Want to learn how to deal with a low home appraisal? In a competitive real estate market, a home being sold may enter into a multiple offer situation which could potentially raise the purchase price above the comparable sales in the area. In a situation like this, it is possible that the home appraisal for the buyer’s mortgage lender will come in lower than the purchase price. In a real estate market that favors buyers (home prices are soft or declining), sellers can also face a home appraisal that is lower than what they paid for the home if they bought the house at the peak of the market. Be aware that a low home appraisal can happen in any type of real estate market.
Why Do Low Appraisals Happen?
Here are a few reasons why a home appraisals may come in low:
- Inflated home price because of multiple offers.
- Declining real estate market due to a large inventory of homes and not enough buyers.
- The seller has overpriced the home.
- The real estate appraiser lacks experience and doesn’t understand the influences on value.
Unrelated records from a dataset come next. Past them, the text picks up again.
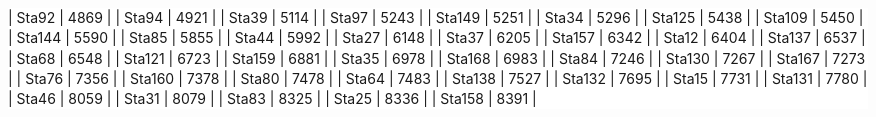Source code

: | Sta92  | 4869  |
| Sta94  | 4921  |
| Sta39  | 5114  |
| Sta97  | 5243  |
| Sta149 | 5251  |
| Sta34  | 5296  |
| Sta125 | 5438  |
| Sta109 | 5450  |
| Sta144 | 5590  |
| Sta85  | 5855  |
| Sta44  | 5992  |
| Sta27  | 6148  |
| Sta37  | 6205  |
| Sta157 | 6342  |
| Sta12  | 6404  |
| Sta137 | 6537  |
| Sta68  | 6548  |
| Sta121 | 6723  |
| Sta159 | 6881  |
| Sta35  | 6978  |
| Sta168 | 6983  |
| Sta84  | 7246  |
| Sta130 | 7267  |
| Sta167 | 7273  |
| Sta76  | 7356  |
| Sta160 | 7378  |
| Sta80  | 7478  |
| Sta64  | 7483  |
| Sta138 | 7527  |
| Sta132 | 7695  |
| Sta15  | 7731  |
| Sta131 | 7780  |
| Sta46  | 8059  |
| Sta31  | 8079  |
| Sta83  | 8325  |
| Sta25  | 8336  |
| Sta158 | 8391  |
- The real estate appraiser incorrectly selected his comparable sales for his report which may have resulted in a lower home value than what should have been assessed.
Solutions for Low Appraisals
If a low home appraisal is threatening to sink your sale, purchase or refinance, stay calm, here are a couple solutions:
- The buyer can pay you the difference between the purchase price you agreed upon and the appraised price in cash, you can sell the property for the appraised value and get the difference from the agreed upon higher price in a lump sum cash payment if the buyer is able to do so.
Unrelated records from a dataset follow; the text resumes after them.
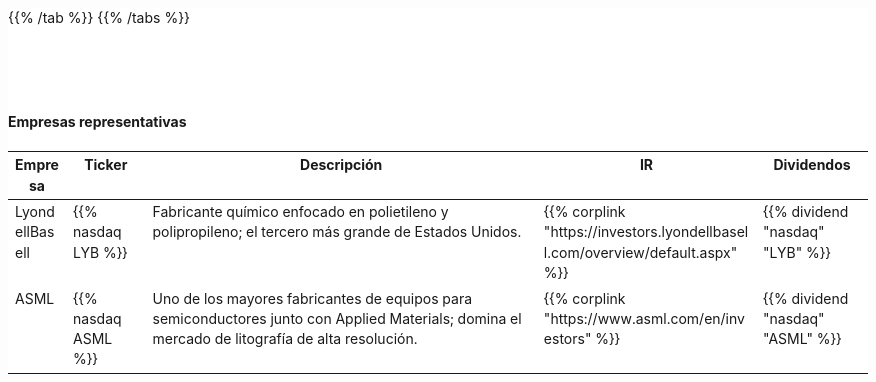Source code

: {{% /tab %}}
{{% /tabs %}}


<div class="container-corp mt-5" id="corp-desc" style="padding-top:50px">
    <h4 class="mb-4">Empresas representativas</h4>
    <table class="table table-striped table-bordered">
        <thead class="table-light">
            <tr>
                <th scope="col" class="col-width-2">Empresa</th>
                <th scope="col" class="col-width-1">Ticker</th>
                <th scope="col" class="col-width-7">Descripción</th>
                <th scope="col" class="col-width-05">IR</th>
                <th scope="col" class="col-width-05">Dividendos</th>
            </tr>
        </thead>
        <tbody class="corp-desc">
            <tr>
                <td>LyondellBasell</td>
                <td>{{% nasdaq LYB %}}</td>
                <td>Fabricante químico enfocado en polietileno y polipropileno; el tercero más grande de Estados Unidos.</td>
                <td>{{% corplink "https://investors.lyondellbasell.com/overview/default.aspx" %}}</td>
                <td>{{% dividend "nasdaq" "LYB" %}}</td>
            </tr>
            <tr>
                <td>ASML</td>
                <td>{{% nasdaq ASML %}}</td>
                <td>Uno de los mayores fabricantes de equipos para semiconductores junto con Applied Materials; domina el mercado de litografía de alta resolución.</td>
                <td>{{% corplink "https://www.asml.com/en/investors" %}}</td>
                <td>{{% dividend "nasdaq" "ASML" %}}</td>
            </tr>
        </tbody>
    </table>
</div>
- If you are the seller of the home you do have the option of lowering the selling price. If you don’t you will run the risk of every buyer running into the same problem and not being able to get a mortgage because of a low appraisal.
- The seller can offer to carry a second mortgage for the difference.
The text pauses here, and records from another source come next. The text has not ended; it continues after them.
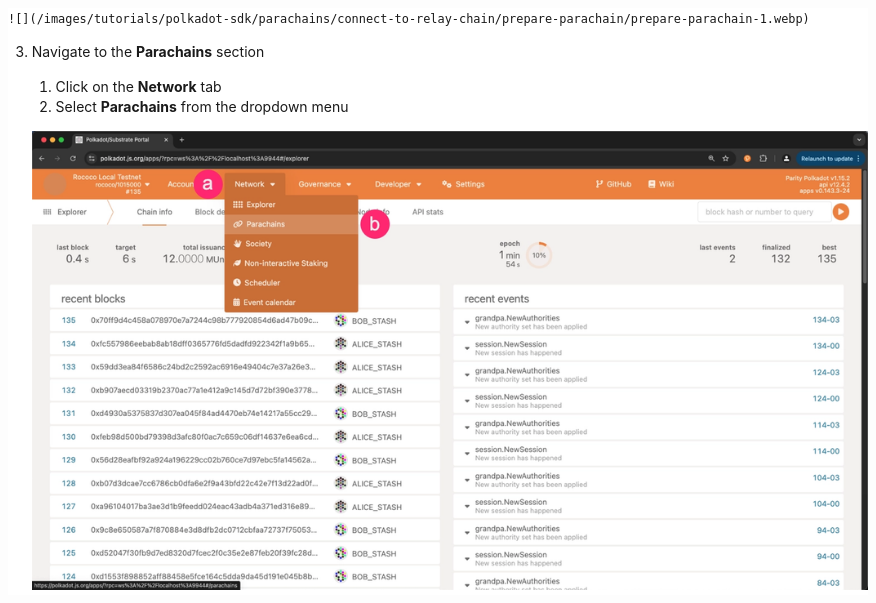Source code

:     ![](/images/tutorials/polkadot-sdk/parachains/connect-to-relay-chain/prepare-parachain/prepare-parachain-1.webp)

3. Navigate to the **Parachains** section

    1. Click on the **Network** tab
    2. Select **Parachains** from the dropdown menu

    ![](/images/tutorials/polkadot-sdk/parachains/connect-to-relay-chain/prepare-parachain/prepare-parachain-2.webp)
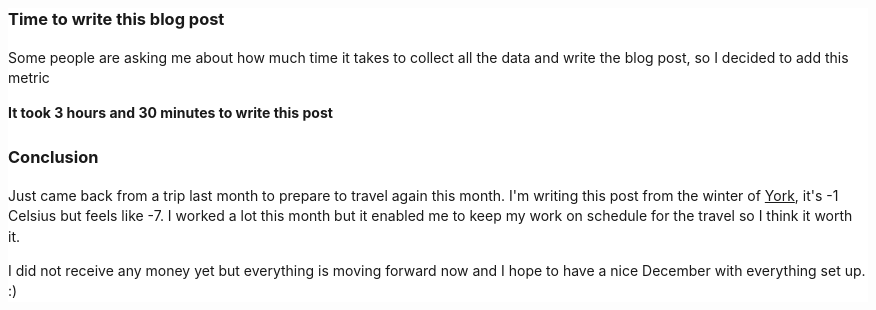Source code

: ### Time to write this blog post

Some people are asking me about how much time it takes to collect all
the data and write the blog post, so I decided to add this metric

**It took 3 hours and 30 minutes to write this post**


### Conclusion

Just came back from a trip last month to prepare to travel again this
month. I'm writing this post from the winter
of [York](https://goo.gl/maps/zx1s3AeFo982), it's -1 Celsius but feels
like -7. I worked a lot this month but it enabled me to keep my
work on schedule for the travel so I think it worth it.

I did not receive any money yet but everything is moving forward
now and I hope to have a nice December with everything set up. :)
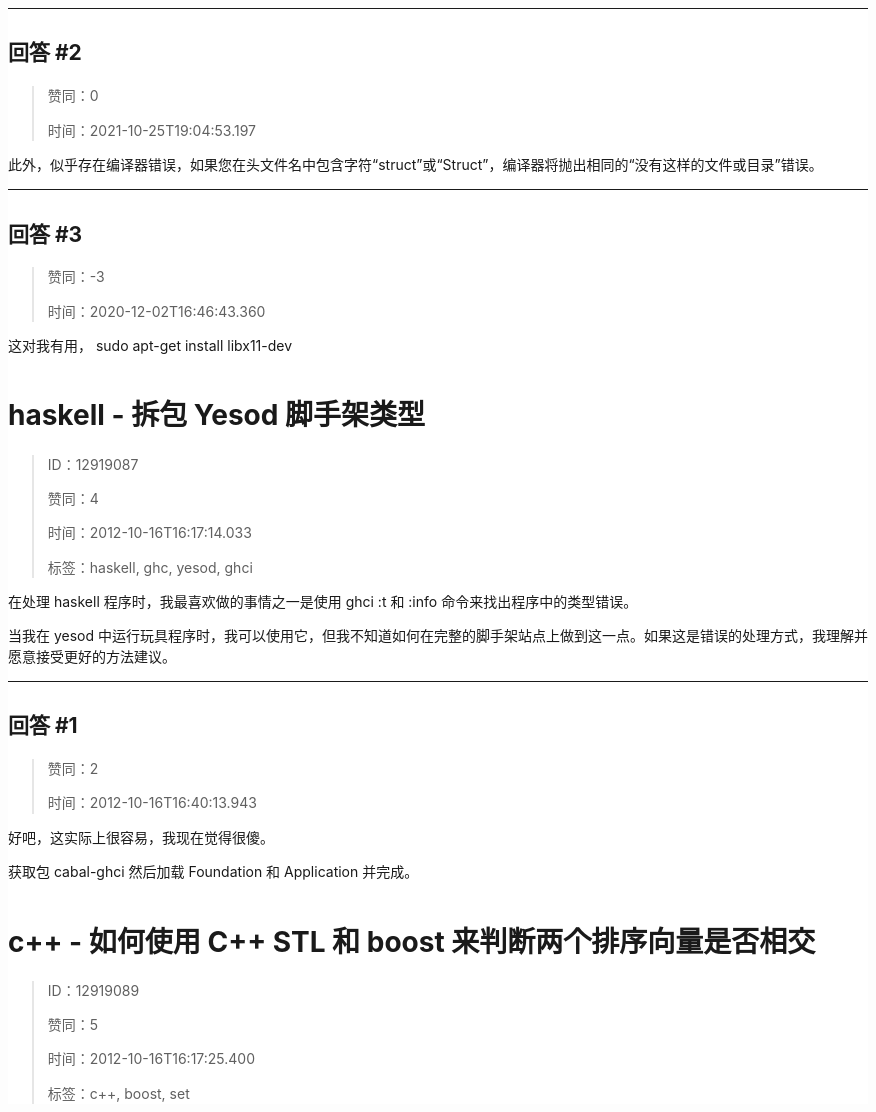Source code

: * * *

## 回答 #2

> 赞同：0
> 
> 时间：2021-10-25T19:04:53.197

此外，似乎存在编译器错误，如果您在头文件名中包含字符“struct”或“Struct”，编译器将抛出相同的“没有这样的文件或目录”错误。

* * *

## 回答 #3

> 赞同：-3
> 
> 时间：2020-12-02T16:46:43.360

这对我有用， sudo apt-get install libx11-dev

# haskell - 拆包 Yesod 脚手架类型

> ID：12919087
> 
> 赞同：4
> 
> 时间：2012-10-16T16:17:14.033
> 
> 标签：haskell, ghc, yesod, ghci

在处理 haskell 程序时，我最喜欢做的事情之一是使用 ghci :t 和 :info 命令来找出程序中的类型错误。

当我在 yesod 中运行玩具程序时，我可以使用它，但我不知道如何在完整的脚手架站点上做到这一点。如果这是错误的处理方式，我理解并愿意接受更好的方法建议。

* * *

## 回答 #1

> 赞同：2
> 
> 时间：2012-10-16T16:40:13.943

好吧，这实际上很容易，我现在觉得很傻。

获取包 cabal-ghci 然后加载 Foundation 和 Application 并完成。

# c++ - 如何使用 C++ STL 和 boost 来判断两个排序向量是否相交

> ID：12919089
> 
> 赞同：5
> 
> 时间：2012-10-16T16:17:25.400
> 
> 标签：c++, boost, set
- If the buyer feels they absolutely have to have your home and you are not willing to lower the selling price and the buyer cannot come up with a lump sum to pay you (as mentioned in option 1) you could accept having them make payments to you over a period of time instead of the lump sum.
- Get a second opinion, have the buyer ask the mortgage lender for a list of their approved appraisers and select another company on this list and hope for a higher value, you could end up wasting another $300 on an appraisal but appraisers are not perfect and a mistake could have happened.
- Cancel the transaction.
Have your realtor put in your purchase and sale agreement a loan contingency that if the home appraises for a lower value that you will get your money back (if you’re the buyer). If you are a seller being affected by a low appraisal propose on of the above options to your buyer if you would like to try and salvage the transaction.